What are you working on now?

  • As its Editor, I advocate, represent, and provide leadership for the Journal of Wildlife Diseases, including conducting workshops on writing and publication for scientists and graduate students of wildlife disease in Latin American Countries. The Journal is experiencing a period of rapid global evolution as evidenced by the near-doubling of total numbers of submitted manuscripts and quadrupling of manuscripts from non-North American countries in the last three years.
  • As a senior scientific advisor and consultant to the US Centers for Disease Control and Prevention, US Department of Agriculture, and other federal agencies, I am serving as a consultant and on working groups involving zoonotic disease, climate change, and vaccine studies. I am also providing expert testimony concerning zoonotic pathogens.
  • I am actively working with nongovernmental organizations that advance the translation of research findings to practice; for example organizing and co-chairing a special session on Biodiversity Loss and the Emergence of Infectious Disease for “Planet Under Pressure,” in March, 2012, London.
  • I am providing lectures and training on zoonotic and vector-borne disease topics and wildlife disease research and safety in national and international forums. In November I will give a keynote presentation on climate change and emerging zoonotic diseases for the symposium “Strategies for Zoonoses Prevention under Climate Change” in Taipei, Taiwan.
  • I am mentoring a soon-to-graduate Ph.D. student studying Disease Ecology at Emory University, and serving on dissertation committees for several other Ph.D. students.
  • I continue to collaborate in ongoing research projects in several countries (e.g, Colombia, Brazil, Peru) and to publish original scientific articles in wildlife and zoonotic disease ecology.
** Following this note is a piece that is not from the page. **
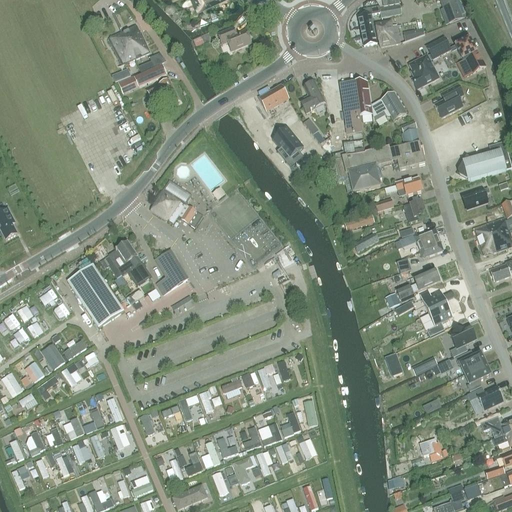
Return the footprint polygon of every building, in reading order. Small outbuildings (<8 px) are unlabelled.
[(198,12),(224,0),(202,0),(203,1),(194,6),(197,13),(198,12)] [(455,0),(446,0),(440,2),(448,26),(463,20),(455,0)] [(165,10),(165,13),(168,16),(171,16),(174,13),(174,10),(171,7),(168,7),(165,10)] [(380,11),(380,15),(381,20),(402,16),(400,7),(380,11)] [(364,18),(358,19),(361,30),(364,48),(377,45),(374,27),(372,17),(380,15),(380,11),(380,8),(363,11),(364,18)] [(380,45),(380,49),(400,45),(397,27),(392,28),(391,22),(375,25),(375,27),(380,45)] [(150,54),(143,41),(140,34),(139,34),(136,29),(135,29),(135,28),(122,34),(128,47),(130,46),(131,49),(130,50),(135,61),(150,54)] [(404,37),(405,43),(424,37),(423,30),(410,32),(411,36),(404,37)] [(231,53),(251,45),(246,32),(234,37),(231,31),(218,36),(222,46),(228,44),(231,53)] [(122,67),(135,61),(130,50),(131,49),(130,46),(128,47),(122,34),(108,41),(122,67)] [(411,81),(417,92),(439,80),(430,63),(451,52),(444,40),(426,49),(430,57),(428,58),(427,57),(409,67),(412,73),(411,73),(414,80),(411,81)] [(472,47),(470,41),(455,49),(463,63),(466,61),(473,75),(486,69),(474,46),(472,47)] [(151,63),(138,69),(141,75),(154,69),(166,64),(162,59),(151,64),(151,63)] [(166,77),(162,68),(134,80),(138,89),(166,77)] [(128,71),(121,74),(124,81),(131,78),(128,71)] [(180,103),(169,82),(147,93),(155,109),(167,103),(169,108),(180,103)] [(315,111),(326,106),(315,83),(304,89),(309,100),(300,104),(307,116),(316,112),(315,111)] [(371,109),(370,107),(367,84),(352,84),(340,86),(347,138),(352,137),(353,142),(362,140),(362,136),(360,119),(372,116),(371,109)] [(435,107),(441,120),(463,109),(458,100),(463,98),(458,87),(444,95),(447,101),(435,107)] [(289,102),(281,88),(259,100),(267,114),(289,102)] [(407,115),(395,95),(395,94),(370,107),(371,109),(372,116),(374,123),(386,117),(388,120),(391,118),(393,123),(407,115)] [(234,119),(226,126),(256,163),(264,156),(234,119)] [(307,122),(304,125),(327,155),(332,151),(331,138),(325,143),(318,133),(308,121),(307,122)] [(389,149),(393,165),(397,164),(400,172),(425,166),(423,157),(424,157),(421,145),(420,145),(416,130),(414,124),(401,129),(403,135),(401,136),(404,148),(390,151),(389,149)] [(292,126),(287,130),(275,140),(284,152),(280,155),(293,172),(311,159),(305,152),(309,148),(292,126)] [(308,131),(300,137),(308,146),(315,141),(308,131)] [(381,151),(365,155),(363,142),(343,145),(345,159),(337,161),(341,180),(351,178),(355,194),(380,188),(379,183),(382,182),(380,174),(377,175),(376,170),(393,166),(393,165),(389,149),(381,151)] [(468,183),(507,173),(511,171),(511,170),(505,144),(489,148),(491,156),(471,162),(467,159),(464,164),(463,164),(463,166),(458,174),(459,175),(458,177),(467,182),(468,183)] [(405,191),(406,198),(422,193),(419,181),(412,183),(411,181),(396,186),(396,187),(385,191),(386,196),(398,193),(405,191)] [(151,212),(158,216),(168,222),(173,226),(175,224),(177,221),(179,223),(181,221),(189,226),(195,231),(204,218),(203,218),(197,213),(186,206),(192,198),(169,183),(164,192),(163,191),(153,206),(154,207),(151,211),(151,212)] [(226,197),(220,189),(213,195),(219,203),(226,197)] [(490,195),(488,191),(463,199),(467,212),(488,205),(485,197),(490,195)] [(377,214),(393,210),(391,202),(375,207),(377,214)] [(474,231),(474,232),(478,244),(480,249),(483,258),(511,248),(511,246),(510,241),(511,240),(511,239),(510,234),(509,231),(511,230),(511,202),(511,203),(510,203),(502,206),(505,216),(507,221),(506,221),(505,220),(480,229),(474,230),(474,231)] [(418,219),(425,216),(426,216),(422,203),(410,206),(404,208),(409,225),(419,222),(418,219)] [(8,210),(0,213),(0,231),(6,242),(17,236),(12,226),(15,224),(8,210)] [(372,217),(344,226),(346,233),(374,225),(372,217)] [(413,230),(400,234),(402,240),(414,236),(413,230)] [(437,236),(436,236),(434,230),(401,242),(403,250),(416,245),(422,260),(443,253),(437,236)] [(374,235),(353,247),(358,254),(379,242),(374,235)] [(116,253),(100,264),(105,271),(109,268),(117,281),(122,277),(122,278),(127,275),(136,288),(151,279),(142,265),(127,244),(123,247),(122,246),(121,246),(118,248),(118,249),(118,250),(117,251),(116,252),(116,253)] [(164,297),(188,282),(174,261),(173,262),(168,255),(157,263),(167,280),(157,286),(164,297)] [(395,277),(400,276),(411,272),(407,261),(391,266),(395,277)] [(511,262),(506,265),(506,267),(491,273),(495,284),(511,278),(510,274),(511,273),(511,262)] [(67,284),(98,330),(124,313),(93,266),(67,284)] [(437,273),(436,273),(435,273),(434,270),(413,279),(416,286),(410,288),(409,286),(395,292),(402,305),(415,299),(413,294),(418,292),(439,283),(438,280),(439,279),(439,278),(437,273)] [(143,292),(152,287),(150,283),(141,288),(143,292)] [(429,294),(420,298),(429,316),(456,303),(452,295),(443,299),(441,295),(431,299),(429,294)] [(44,299),(47,306),(56,302),(53,295),(44,299)] [(394,295),(385,299),(389,310),(399,306),(394,295)] [(133,296),(126,300),(131,307),(137,303),(133,296)] [(176,314),(177,316),(193,306),(189,299),(173,309),(176,314)] [(398,318),(414,309),(410,303),(395,312),(398,318)] [(435,329),(427,333),(430,339),(444,332),(441,326),(453,320),(451,315),(460,311),(456,303),(429,316),(435,329)] [(57,320),(63,316),(57,307),(51,312),(57,320)] [(27,312),(18,318),(22,324),(31,318),(27,312)] [(34,323),(25,330),(32,340),(42,333),(34,323)] [(450,338),(456,351),(450,354),(453,360),(467,353),(465,348),(476,342),(470,328),(464,331),(464,329),(451,335),(452,337),(450,338)] [(55,345),(60,342),(57,337),(52,340),(55,345)] [(66,365),(85,350),(79,343),(60,357),(66,365)] [(50,357),(44,361),(53,372),(63,364),(50,346),(45,350),(50,357)] [(80,358),(85,367),(97,361),(93,352),(80,358)] [(460,367),(464,377),(486,366),(481,357),(481,356),(481,355),(480,356),(474,359),(471,354),(456,361),(459,367),(460,367)] [(391,378),(403,374),(395,356),(395,355),(384,360),(391,378)] [(434,360),(423,365),(426,373),(437,368),(438,367),(434,360)] [(453,369),(450,362),(437,368),(441,375),(453,369)] [(83,368),(80,363),(75,366),(78,372),(83,368)] [(36,382),(42,378),(33,364),(27,368),(36,382)] [(486,366),(464,377),(469,387),(467,388),(470,394),(481,389),(479,383),(490,378),(491,378),(491,377),(486,367),(486,366)] [(10,375),(0,380),(0,383),(10,400),(21,394),(10,375)] [(273,378),(277,386),(281,385),(278,376),(273,378)] [(26,389),(31,385),(27,379),(22,383),(26,389)] [(37,387),(41,395),(57,387),(54,380),(37,387)] [(222,384),(221,400),(230,401),(231,393),(239,394),(240,385),(222,384)] [(484,414),(504,404),(497,389),(485,395),(482,390),(478,392),(468,397),(471,403),(477,400),(484,414)] [(197,394),(206,418),(213,415),(204,392),(197,394)] [(16,413),(33,402),(29,396),(12,406),(16,413)] [(184,423),(192,420),(184,399),(176,402),(184,423)] [(113,400),(107,403),(116,423),(122,420),(113,400)] [(302,404),(308,429),(316,427),(310,402),(302,404)] [(176,406),(160,412),(162,420),(179,413),(176,406)] [(145,437),(154,433),(147,415),(138,419),(145,437)] [(511,422),(501,427),(498,420),(481,427),(481,429),(483,434),(490,431),(495,441),(505,437),(505,438),(511,435),(511,422)] [(75,441),(83,438),(76,421),(68,424),(75,441)] [(41,438),(46,435),(42,426),(37,429),(41,438)] [(232,426),(212,430),(213,436),(223,434),(224,442),(234,440),(232,426)] [(279,432),(282,439),(292,435),(289,427),(279,432)] [(115,429),(109,430),(115,452),(121,450),(115,429)] [(263,431),(257,433),(259,440),(266,438),(263,431)] [(37,456),(44,453),(36,434),(29,437),(37,456)] [(511,435),(505,438),(505,437),(495,441),(492,442),(492,445),(494,449),(508,443),(510,449),(511,447),(511,435)] [(103,452),(98,436),(90,438),(95,455),(103,452)] [(19,441),(23,449),(27,447),(24,438),(19,441)] [(8,446),(16,465),(23,462),(15,443),(8,446)] [(203,446),(211,469),(219,467),(211,443),(203,446)] [(76,444),(70,447),(79,467),(85,464),(76,444)] [(448,455),(447,452),(430,458),(432,464),(449,458),(448,455)] [(261,453),(254,456),(263,478),(270,475),(261,453)] [(505,469),(511,466),(511,454),(508,456),(501,459),(505,469)] [(189,460),(195,474),(199,472),(193,458),(189,460)] [(16,466),(14,461),(13,460),(4,464),(7,470),(16,466)] [(176,482),(181,481),(174,460),(168,462),(176,482)] [(182,469),(188,467),(186,460),(180,462),(182,469)] [(233,466),(241,487),(249,483),(245,471),(253,468),(250,460),(233,466)] [(41,481),(48,478),(40,461),(34,464),(41,481)] [(487,481),(505,475),(502,468),(485,474),(487,481)] [(257,470),(251,473),(254,480),(260,478),(257,470)] [(16,493),(22,491),(16,472),(10,474),(16,493)] [(504,489),(511,485),(511,473),(507,475),(500,478),(504,489)] [(219,499),(228,495),(219,475),(210,478),(219,499)] [(131,490),(148,484),(145,477),(129,483),(131,490)] [(392,482),(395,491),(405,488),(404,483),(399,484),(398,480),(392,482)] [(120,492),(116,493),(118,500),(128,497),(122,481),(116,483),(120,492)] [(145,486),(131,493),(134,499),(148,492),(145,486)] [(172,500),(177,511),(179,511),(208,500),(202,487),(172,500)] [(104,489),(98,492),(104,507),(110,504),(104,489)] [(391,493),(392,500),(402,499),(401,492),(391,493)] [(462,493),(450,497),(453,507),(466,502),(462,493)] [(85,511),(92,511),(85,496),(79,499),(85,511)] [(95,496),(88,500),(94,511),(101,508),(95,496)] [(504,511),(511,509),(511,497),(504,501),(503,499),(493,503),(497,511),(504,511)] [(283,501),(287,511),(295,511),(291,499),(283,501)] [(140,503),(141,511),(148,511),(148,510),(152,509),(150,501),(140,503)] [(69,511),(67,503),(60,505),(62,511),(69,511)]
How does your work benefit wildlife disease research?

Promulgation of research results in the scientific literature is the primary means by which knowledge grows and discoveries are applied. The Journal of Wildlife Diseases is the premier international journal for Wildlife Disease research.

Just as wildlife biodiversity increases toward the topics, so does the diversity of wildlife pathogens. Especially as human encroachment of formerly pristine tropical habitats increases, the tropics will be the primary sources of emerging wildlife and zoonotic diseases. Yet the developing countries of the tropics represent the areas that receive the least research and are least understood.

I believe that our efforts toward internationalization of the Wildlife Disease Association, encouragement of publication by scientists from less represented countries and making the Journal available, free of charge, to scientists from countries in the lowest economic tiers will contribute to more research and greater understanding of wildlife diseases in those areas of the world that are least studied.

What do you see as the most significant challenge for wildlife health professionals today working in the field of wildlife diseases?

For too many years scientists in different disciplines (veterinary science, ecology, public health, conservation) have worked toward overlapping goals without collaboration and published in their own literature. This has resulted in inefficiencies and duplication of effort.

Multi-disciplinary and multi-institutional, collaborative research projects may be the only way to understand the increasingly complex wildlife disease issues brought about by climate change coupled with expanding human perturbation of natural habitats.